The `trial.suggest_*`

methods define the search space for each hyperparameter according to the values I suggested above.

For example, `learning_rate`

is searched within a logarithmic scale from 1e-3 to 0.1, and `max_depth`

is searched within an integer range from 1 to 10.

The log scale is applied to the learning rate to test more values closer to 0.001, as smaller learning rates paired with a high number of trees generally yield more stable models.

Once the model is trained, it generates predictions on the validation set and calculates the RMSE.

To execute the optimization, we create a study object and pass the objective function to the optimize method.

```
study = optuna.create_study(direction='minimize')
study.optimize(objective, n_trials=30)
```

The `direction`

parameter specifies whether we want to minimize or maximize the objective function.

Since a lower RMSE indicates a better model, our aim is to minimize it.

If you’re tuning a classification model with accuracy or AUROC, set the `direction`

to maximize.

The `n_trials`

parameter defines the number of times the model will be trained with different hyperparameter values.

In practice, about 30 trials are usually sufficient to find a solid set of hyperparameters.

During the optimization, Optuna will display the best hyperparameters discovered thus far, along with the RMSE score.

```
[I 2023-04-09 10:37:16,565] A new study created in memory with name: no-name-8560b24e-3a91-48de-8449-c32977dd4c2b
[I 2023-04-09 10:37:49,060] Trial 0 finished with value: 0.5532276610157627 and parameters: {'learning_rate': 0.010958651631216162, 'max_depth': 7, 'subsample': 0.5354179500853077, 'colsample_bytree': 0.7165765694026183, 'min_child_weight': 12}. Best is trial 0 with value: 0.5532276610157627.
[I 2023-04-09 10:37:53,790] Trial 1 finished with value: 0.6019606330122452 and parameters: {'learning_rate': 0.017141615266207846, 'max_depth': 2, 'subsample': 0.5707056227081352, 'colsample_bytree': 0.31105599394671785, 'min_child_weight': 6}. Best is trial 0 with value: 0.5532276610157627.
[I 2023-04-09 10:37:58,257] Trial 2 finished with value: 0.5745420558557753 and parameters: {'learning_rate': 0.05475472895519491, 'max_depth': 3, 'subsample': 0.8723964423668571, 'colsample_bytree': 0.5917021002963235, 'min_child_weight': 18}. Best is trial 0 with value: 0.5532276610157627.
```

Once the optimization is complete, we can display the best hyperparameters and the RMSE score.

```
print('Best hyperparameters:', study.best_params)
print('Best RMSE:', study.best_value)
Best hyperparameters: {'learning_rate': 0.01742253012219986, 'max_depth': 9, 'subsample': 0.6685330381926933, 'colsample_bytree': 0.669833311520857, 'min_child_weight': 14}
Best RMSE: 0.5404657574376048
```

Now you can use these values in your XGBoost model moving forward!
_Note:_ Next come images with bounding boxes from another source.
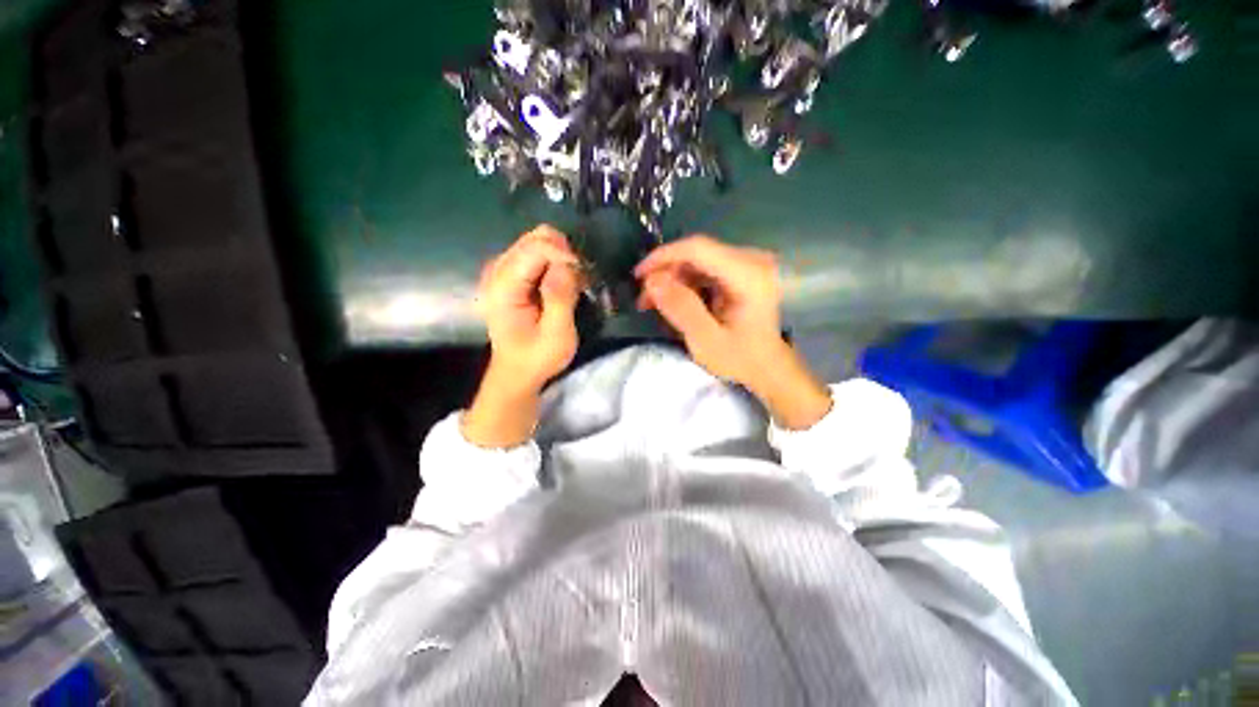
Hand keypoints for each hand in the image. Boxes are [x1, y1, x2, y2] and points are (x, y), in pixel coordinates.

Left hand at [464, 225, 581, 447]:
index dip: (565, 256)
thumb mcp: (556, 335)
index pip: (535, 248)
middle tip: (579, 281)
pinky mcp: (511, 274)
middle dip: (564, 254)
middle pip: (536, 237)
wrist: (517, 372)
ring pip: (538, 241)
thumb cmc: (537, 358)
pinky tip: (562, 283)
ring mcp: (502, 269)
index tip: (584, 277)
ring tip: (573, 284)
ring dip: (561, 258)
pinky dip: (555, 262)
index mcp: (503, 287)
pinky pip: (537, 252)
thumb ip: (560, 298)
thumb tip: (568, 266)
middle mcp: (497, 270)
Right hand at [635, 235, 831, 429]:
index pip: (698, 248)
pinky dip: (685, 283)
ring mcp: (748, 264)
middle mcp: (751, 260)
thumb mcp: (706, 340)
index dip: (663, 257)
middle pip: (697, 253)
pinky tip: (674, 301)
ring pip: (698, 260)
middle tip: (644, 299)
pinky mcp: (742, 272)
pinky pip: (705, 268)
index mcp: (748, 275)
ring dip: (673, 279)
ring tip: (654, 303)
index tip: (639, 276)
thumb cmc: (741, 359)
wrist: (769, 367)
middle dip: (665, 272)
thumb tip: (652, 280)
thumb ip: (681, 308)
An additional tip: if most of the best trials utilize a specific hyperparameter near the minimum or maximum value, consider expanding the search space for that hyperparameter.

For example, if most of the best trials use `learning_rate`

close to 0.001, you should probably restart the optimization with the search space `trial.suggest_float("learning_rate", 1e-4, 1e-2, log=True)`

.

Using this method, you’ll obtain an excellent set of hyperparameters, allowing you to concentrate on other tasks with a greater impact on model performance, such as feature engineering.

This approach has consistently proven successful in my Kaggle competitions and daily work!